The people at the top of society are in trouble.
Despite US president Donald Trump’s protestations that Monday was a “great day” for him, the White House is melting in his hands.
In Britain, Theresa May and the Tories lurch from crisis to crisis over Brexit, with sections of the civil service in near-open revolt.
One Financial Times newspaper columnist wrote this week, “No one knows where they stand with Theresa May any more.
“Since her own war of choice with the Labour Party in June’s election she has trundled on as the ceremonial leader of a neutered government.”
Unfortunately that crisis alone doesn’t mean an end to austerity and racist attacks.
When the ruling class is in crisis, it can lash out and look to increasingly racist solutions.
Trump’s attacks on Muslims, migrants and pushing for his border wall are all part of that.
Despite their incompetence and unpopularity, the people at the top of the pile remain there. And they will stay in their positions unless they are forced out.
Jeremy Corbyn’s success is a massive boost to everyone fighting for a better society.

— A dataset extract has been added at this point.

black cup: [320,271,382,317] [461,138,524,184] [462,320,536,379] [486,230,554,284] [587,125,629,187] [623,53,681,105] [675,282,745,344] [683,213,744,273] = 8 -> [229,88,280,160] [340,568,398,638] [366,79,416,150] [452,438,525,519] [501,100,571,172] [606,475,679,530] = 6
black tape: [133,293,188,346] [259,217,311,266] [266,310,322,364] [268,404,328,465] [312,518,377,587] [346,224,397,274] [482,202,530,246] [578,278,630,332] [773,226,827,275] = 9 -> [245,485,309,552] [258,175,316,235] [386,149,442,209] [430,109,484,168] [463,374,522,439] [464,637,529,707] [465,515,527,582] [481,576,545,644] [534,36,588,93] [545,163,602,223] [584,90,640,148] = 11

But it can lead to people simply waiting for the next general election rather than fighting at all times. That could allow the Tories to continue their toxic policies for longer than is necessary.

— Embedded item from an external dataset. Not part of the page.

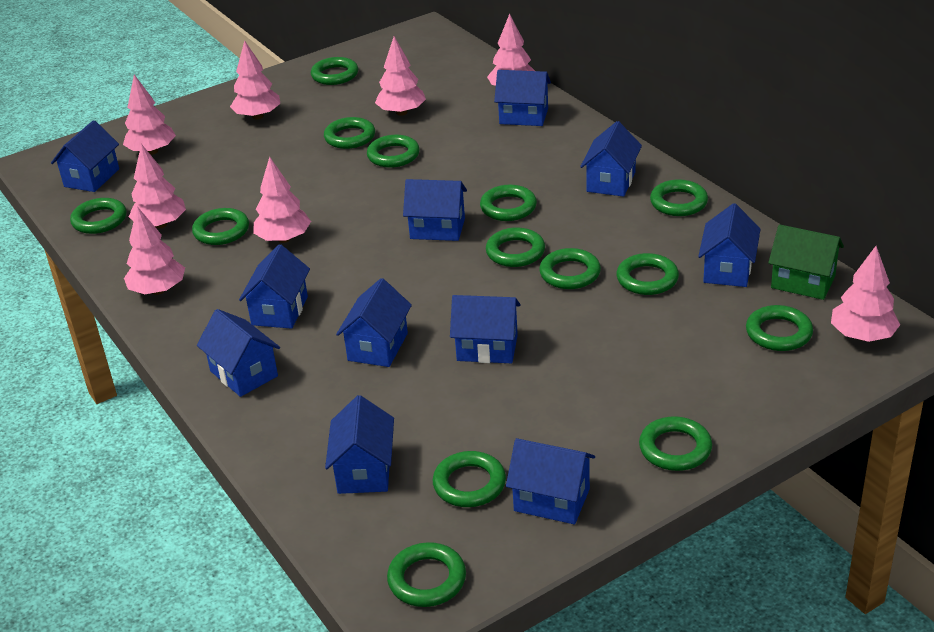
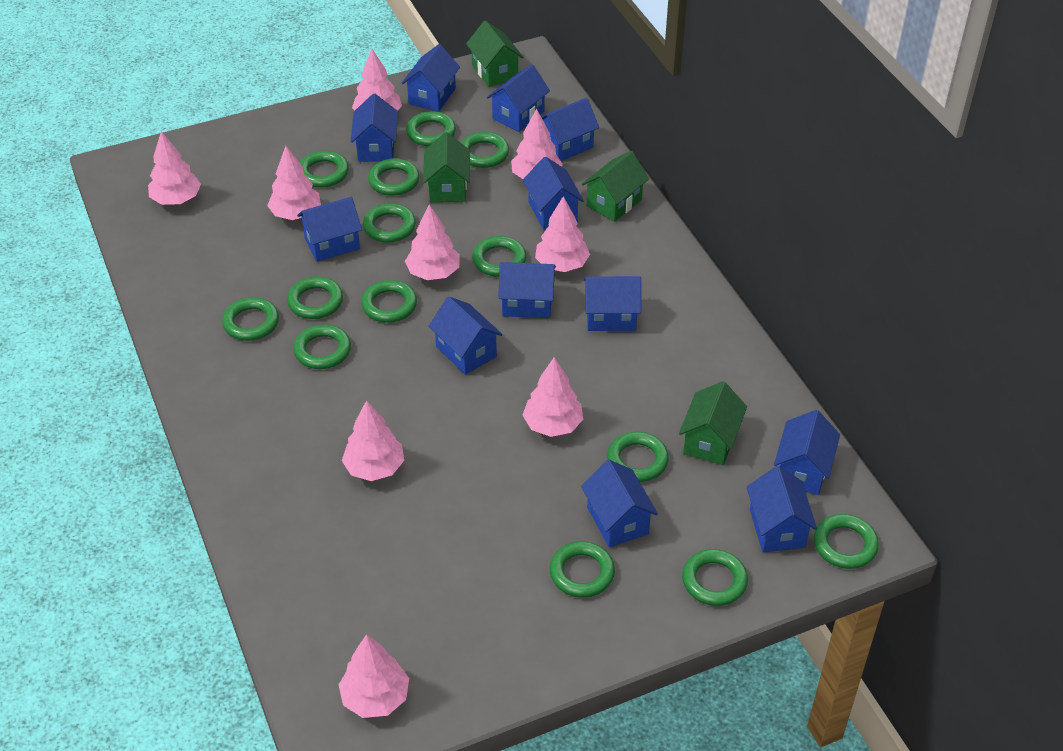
blue house: [51,120,119,192] [197,309,280,397] [239,244,310,329] [325,395,394,494] [336,278,412,367] [403,179,467,241] [450,295,520,363] [494,70,551,126] [506,438,595,524] [580,121,642,197] [698,203,760,287] = 11 -> [297,197,362,262] [351,94,398,162] [402,44,460,112] [428,297,503,375] [487,65,550,132] [498,262,556,318] [523,157,584,230] [542,98,599,161] [581,460,658,547] [584,276,641,331] [747,466,817,553] [774,410,840,495] = 12
green house: [768,224,844,300] = 1 -> [423,132,470,202] [466,20,524,87] [582,151,649,222] [679,381,747,465] = 4
pink tree: [123,75,176,155] [124,207,185,295] [129,144,186,228] [230,40,280,119] [253,157,311,243] [375,36,426,116] [487,14,535,86] [831,246,900,342] = 8 -> [148,131,201,205] [267,146,321,220] [338,634,409,718] [342,400,404,481] [352,49,402,111] [405,204,460,280] [511,109,563,179] [522,357,583,437] [535,196,590,272] = 9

How they are forced out matters. The absence of a movement from below gives the people at the top the chance to rearrange the deckchairs on their sinking ship.
Theresa May got rid of her key advisers after her disastrous election campaign.
The people at the top will stay in their positions unless they are forced out
Yet one replacement was the hapless former housing minister Gavin Barwell—who had a hand in the conditions that led to the Grenfell Tower fire.
In the US Trump is getting rid of advisers left, right and centre. But he is replacing them with militaristic figures.
Ordinary people can force our rulers out, and push for more fundamental change at the same time. But it will take a dramatic increase in the amount of struggle. That means more strikes and more protests.
That needs to be pushed forward. National action over the public sector pay cap would raise the level of class struggle in Britain. And it could become a focus for all the bitterness against the Tories.
The people at the top of society are far from invulnerable.
But we need to be organised to exploit their vulnerability and force them out.
And we can go further to challenge their system.